8. An isolated polypeptide according to claim 7, characterized in that this polypeptide is selected from the group consisting of SEQ ID NO: 2, SEQ ID NO: 4, SEQ ID NO: 12, SEQ ID NO: 13, SEQ ID NO: 19, SEQ ID NO: 20, SEQ ID NO: 25, SEQ ID NO: 26, SEQ ID NO: 34 and SEQ ID NO: 35.

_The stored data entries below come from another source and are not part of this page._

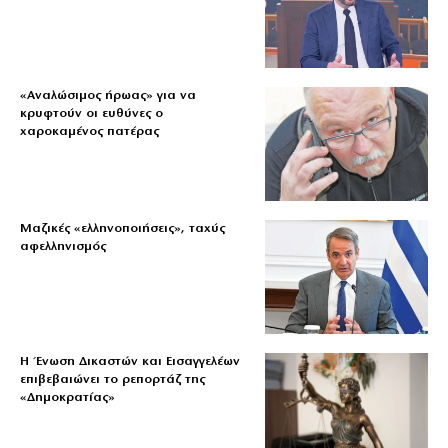
«Aναλώσιμος ήρωας» για να
κρυφτούν οι ευθύνες ο
χαροκαμένος πατέρας
Μαζικές «ελληνοποιήσεις», ταχύς
αφελληνισμός
Η Ένωση Δικαστών και Εισαγγελέων
επιβεβαιώνει το ρεπορτάζ της
«Δημοκρατίας»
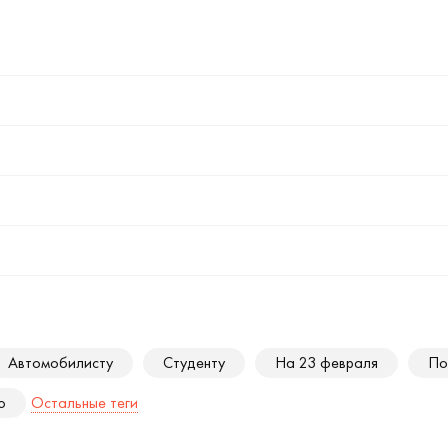
Автомобилисту
Студенту
На 23 февраля
По
ю
Остальные теги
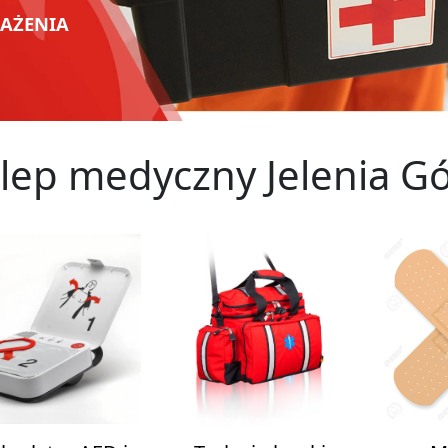
SAŻENIA
lep medyczny Jelenia G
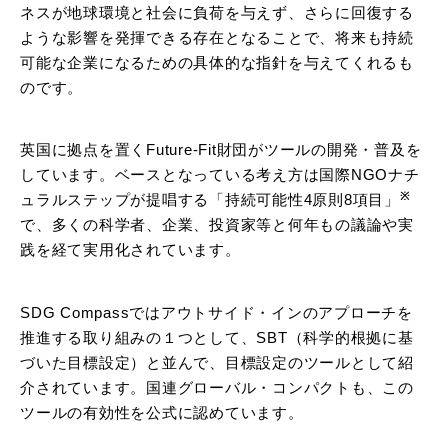
ネスが地球環境と社会に負荷を与えず、さらに回復する
ような影響を発揮できる存在となることで、将来も持続
可能な企業になるための具体的な指針を与えてくれるも
のです。
英国に拠点を置くFuture-Fit財団がツールの開発・普及を
しています。ベースとなっている考え方は国際NGOナチ
※
ュラルステップが提唱する「持続可能性4原則8項目」
で、多くの科学者、企業、投資家等と何年もの議論や実
践を経て実用化されています。
SDG Compassではアウトサイド・インのアプローチを
推進する取り組みの１つとして、SBT（科学的根拠に基
づいた目標設定）と並んで、目標設定のツールとして紹
介されています。国連グローバル・コンパクトも、この
ツールの有効性を公式に認めています。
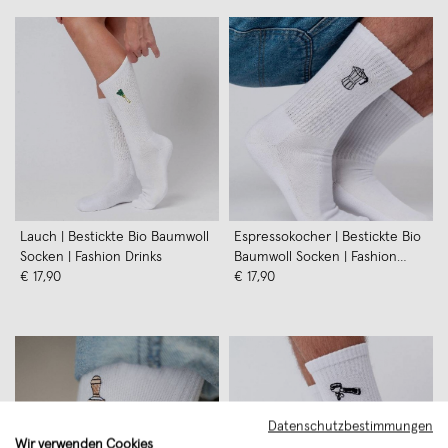
Lauch | Bestickte Bio Baumwoll
Espressokocher | Bestickte Bio
Socken | Fashion Drinks
Baumwoll Socken | Fashion
€ 17,90
Drinks
€ 17,90
Datenschutzbestimmungen
Wir verwenden Cookies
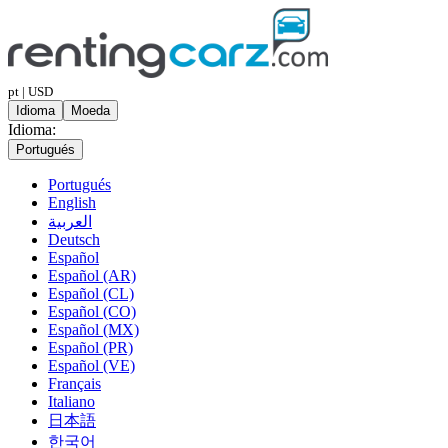
pt | USD
Idioma
Moeda
Idioma:
Portugués
Portugués
English
العربية
Deutsch
Español
Español (AR)
Español (CL)
Español (CO)
Español (MX)
Español (PR)
Español (VE)
Français
Italiano
日本語
한국어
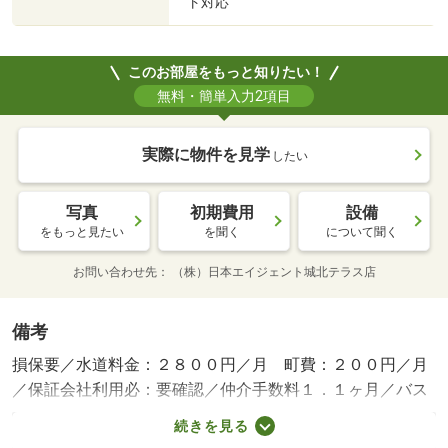
ト対応
このお部屋をもっと知りたい！
無料・簡単入力2項目
実際に物件を見学
したい
写真
初期費用
設備
をもっと見たい
を聞く
について聞く
お問い合わせ先
（株）日本エイジェント城北テラス店
備考
損保要／水道料金：２８００円／月 町費：２００円／月
／保証会社利用必：要確認／仲介手数料１．１ヶ月／バス
トイレ別／バルコニー／エアコン／クロゼット／フローリ
続きを見る
ング／シャワー付洗面台／オートロック／室内洗濯置／シ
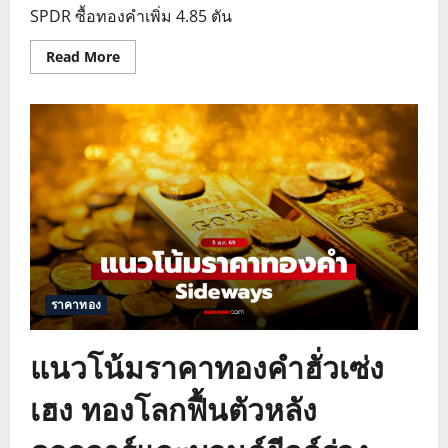
SPDR ซื้อทองคำเพิ่ม 4.85 ตัน
Read
Read More
more
about
แนว
โน้ม
ราคา
ทองคำ
โลก
พุ่ง
รับ
ปัจจัย
บวก
จาก
ดอลลาร์
อ่อน
และ
ตึงเครียด
การ
ราคาทอง
ค้า
แนวโน้มราคาทองคำฮั่วเซ่ง
เฮง ทองโลกฟื้นตัวหลัง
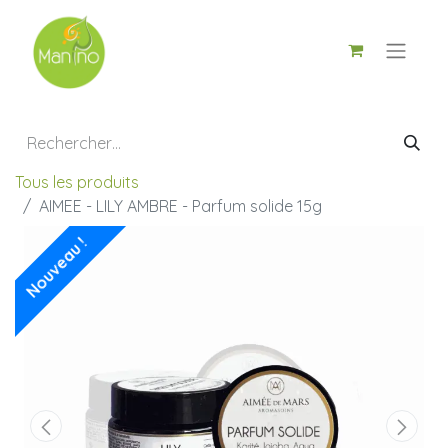
Tous les produits
AIMEE - LILY AMBRE - Parfum solide 15g
Nouveau !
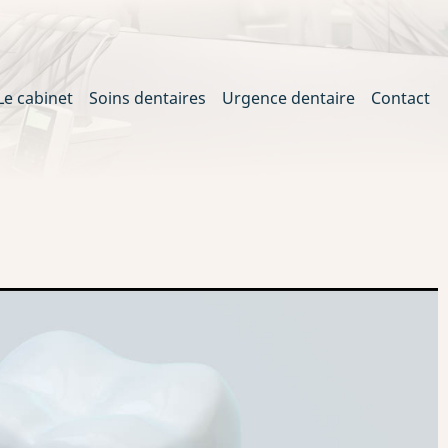
Le cabinet
Soins dentaires
Urgence dentaire
Contact
ation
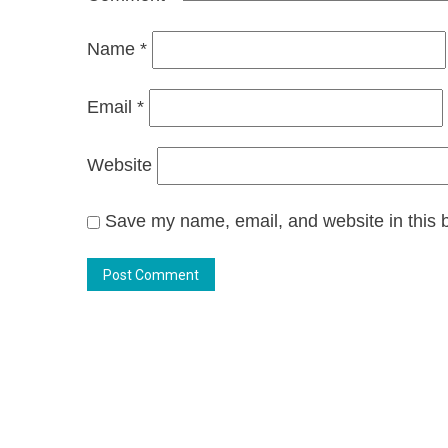
Name
*
Email
*
Website
Save my name, email, and website in this b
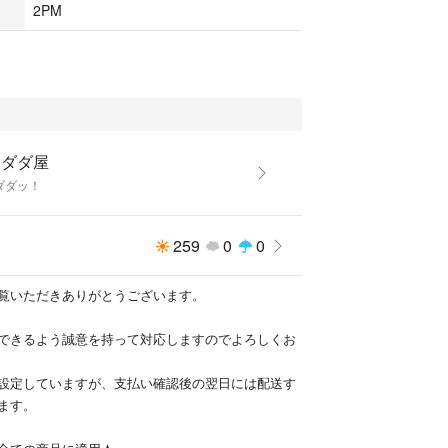
2PM
カダダ屋
ダダッ！
259
0
0
覧いただきありがとうございます。
できるよう誠意を持って対応しますのでよろしくお
設定していますが、支払い確認後の翌日には配送す
ます。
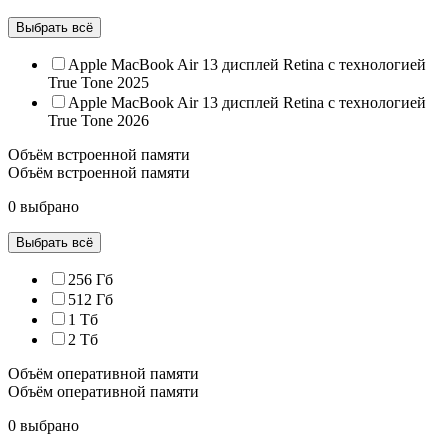
Выбрать всё
Apple MacBook Air 13 дисплей Retina с технологией
True Tone 2025
Apple MacBook Air 13 дисплей Retina с технологией
True Tone 2026
Объём встроенной памяти
Объём встроенной памяти
0 выбрано
Выбрать всё
256 Гб
512 Гб
1 Тб
2 Тб
Объём оперативной памяти
Объём оперативной памяти
0 выбрано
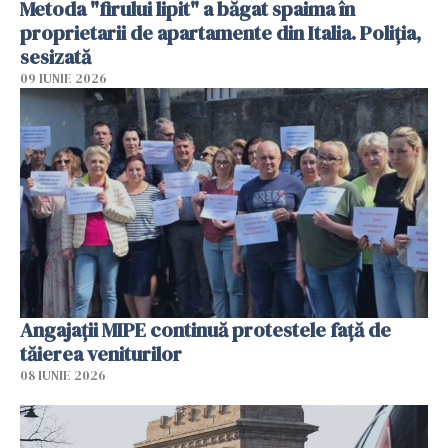
Metoda "firului lipit" a băgat spaima în
proprietarii de apartamente din Italia. Poliția,
sesizată
09 IUNIE 2026
Angajaţii MIPE continuă protestele faţă de
tăierea veniturilor
08 IUNIE 2026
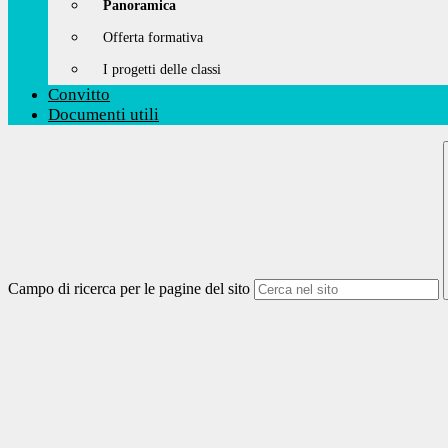
Panoramica
Offerta formativa
I progetti delle classi
Convitto
Documenti utili
Campo di ricerca per le pagine del sito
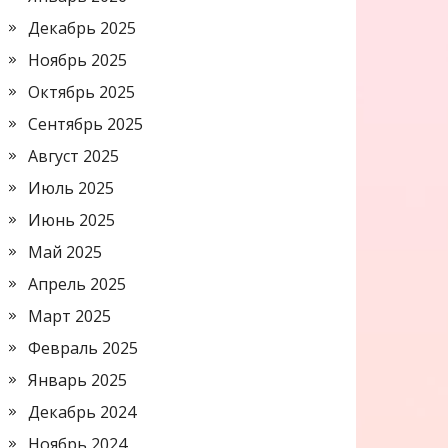
Декабрь 2025
Ноябрь 2025
Октябрь 2025
Сентябрь 2025
Август 2025
Июль 2025
Июнь 2025
Май 2025
Апрель 2025
Март 2025
Февраль 2025
Январь 2025
Декабрь 2024
Ноябрь 2024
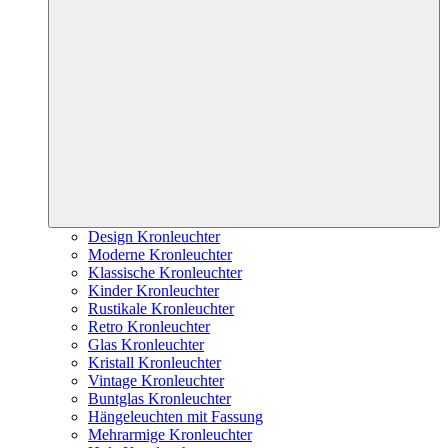
Design Kronleuchter
Moderne Kronleuchter
Klassische Kronleuchter
Kinder Kronleuchter
Rustikale Kronleuchter
Retro Kronleuchter
Glas Kronleuchter
Kristall Kronleuchter
Vintage Kronleuchter
Buntglas Kronleuchter
Hängeleuchten mit Fassung
Mehrarmige Kronleuchter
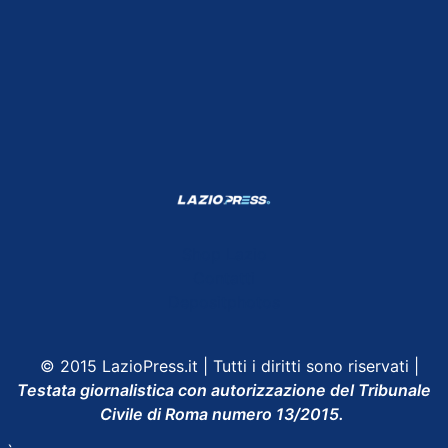
Shop Lazio
Contatti
Depositphotos
© 2015 LazioPress.it | Tutti i diritti sono riservati |
Testata giornalistica con autorizzazione del Tribunale
Civile di Roma numero 13/2015.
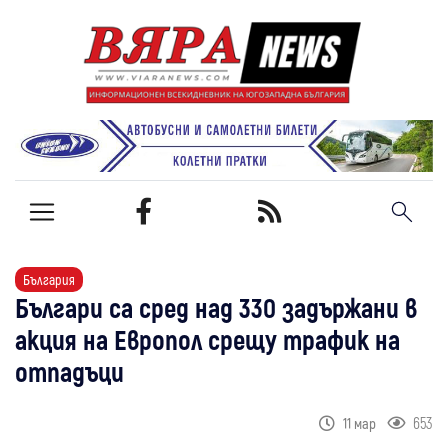
България
Българи са сред над 330 задържани в
акция на Европол срещу трафик на
отпадъци
653
11 мар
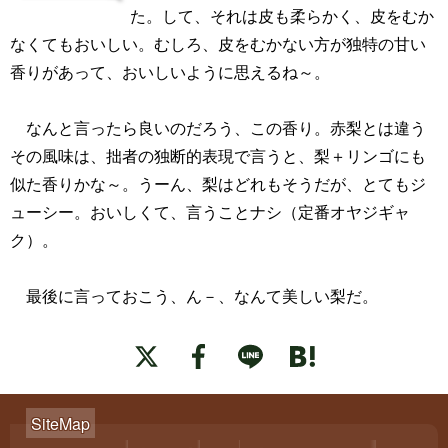
た。して、それは皮も柔らかく、皮をむか
なくてもおいしい。むしろ、皮をむかない方が独特の甘い
香りがあって、おいしいように思えるね～。
なんと言ったら良いのだろう、この香り。赤梨とは違う
その風味は、拙者の独断的表現で言うと、梨＋リンゴにも
似た香りかな～。うーん、梨はどれもそうだが、とてもジ
ューシー。おいしくて、言うことナシ（定番オヤジギャ
ク）。
最後に言っておこう、ん－、なんて美しい梨だ。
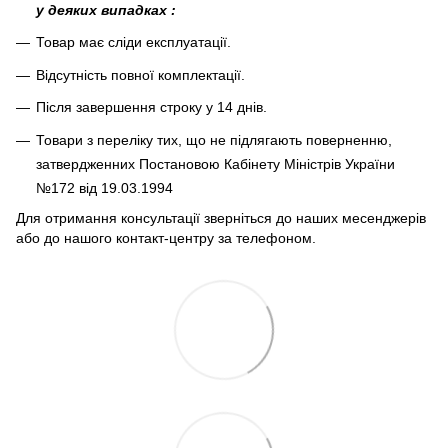
у деяких випадках :
Товар має сліди експлуатації.
Відсутність повної комплектації.
Після завершення строку у 14 днів.
Товари з переліку тих, що не підлягають поверненню,
затвердженних Постановою Кабінету Міністрів України
№172 від 19.03.1994
Для отримання консультації зверніться до наших месенджерів
або до нашого контакт-центру за телефоном.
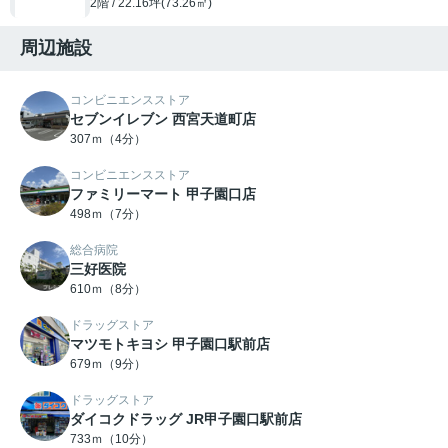
2階 / 22.16坪(73.26㎡)
周辺施設
コンビニエンスストア
セブンイレブン 西宮天道町店
307ｍ（4分）
コンビニエンスストア
ファミリーマート 甲子園口店
498ｍ（7分）
総合病院
三好医院
610ｍ（8分）
ドラッグストア
マツモトキヨシ 甲子園口駅前店
679ｍ（9分）
ドラッグストア
ダイコクドラッグ JR甲子園口駅前店
733ｍ（10分）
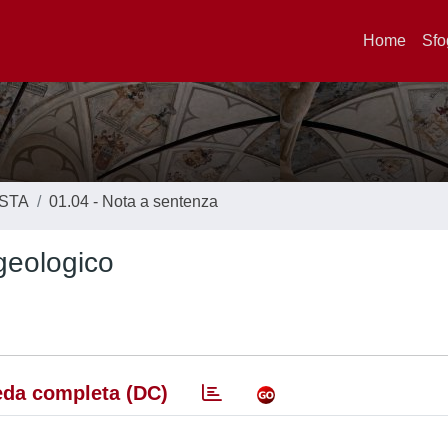
Home
Sfo
ISTA
01.04 - Nota a sentenza
ogeologico
da completa (DC)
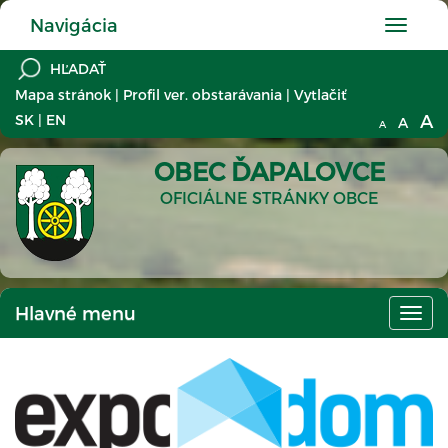
Navigácia
Hlavné
menu
Mapa stránok
|
Profil ver. obstarávania
|
Vytlačiť
A
SK
|
EN
A
A
OBEC ĎAPALOVCE
OFICIÁLNE STRÁNKY OBCE
Hlavné menu
Hlav
men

9. A polypeptide having an amino acid sequence of a portion harboring an epitope of a polypeptide characterized in that it has an amino acid sequence selected from the group consisting of SEQ ID NO: 2, SEQ ID NO: 4, SEQ ID NO: 12 , SEQ ID NO: 13, SEQ ID NO: 19, SEQ ID NO: 20, SEQ ID NO: 25, SEQ ID NO: 2β, SEQ ID NO: 34 and SEQ ID NO: 35. . A polypeptide according to claim 9, characterized in that this polypeptide is selected from a group consisting of SEQ ID NO: 14, SEQ ID NO: 15, SEQ ID NO: 16, SEQ ID NO: SEQ ID NO: 17, SEQ ID NO: 21, SEQ ID NO: 22, SEQ ID NO: 23, SEQ ID NO: 24, SEQ ID NO: 27, SEQ ID NO: 28, SEQ ID NO: 29, SEQ ID NO: 30, SEQ ID NO : 31 and SEQ ID NO: 32. . The polypeptide according to claim 9, characterized in that this polypeptide is at least 80% identical to a polypeptide selected from the group consisting of SEQ ID NO: 2, SEQ ID NO: 4, SEQ ID NO: 12, SEQ ID NO: 13, SEQ ID NO: 19, SEQ ID NO: 20, SEQ ID NO: 25, SEQ ID NO: 2β, SEQ ID NO: 34 and SEQ ID NO: 35. . An antibody that selectively agglutinates a polypeptide selected from the group consisting of SEQ ID NO: 2, SEQ ID NO: 4, SEQ ID NO: 12, SEQ ID NO: 13, SEQ ID NO: 19, SEQ ID NO. : 20, SEQ ID NO: 25, SEQ ID NO: 26, SEQ ID NO: 34, SEQ ID NO: 35, SEQ ID NO: 14, SEQ ID NO: 15, SEQ ID NO: 16, SEQ ID NO: SEQ ID NO: 17, SEQ ID NO: 21, SEQ ID NO: 22, SEQ ID NO: 23, SEQ ID N0: 24, SEQ ID N0: 27, SEQ ID N0: 28, SEQ ID N0: 29, SEQ ID NO : 30, SEQ ID NO: 31 and SEQ ID NO: 32. . An anti-idiotype antibody that binds to an antibody according to claim 12.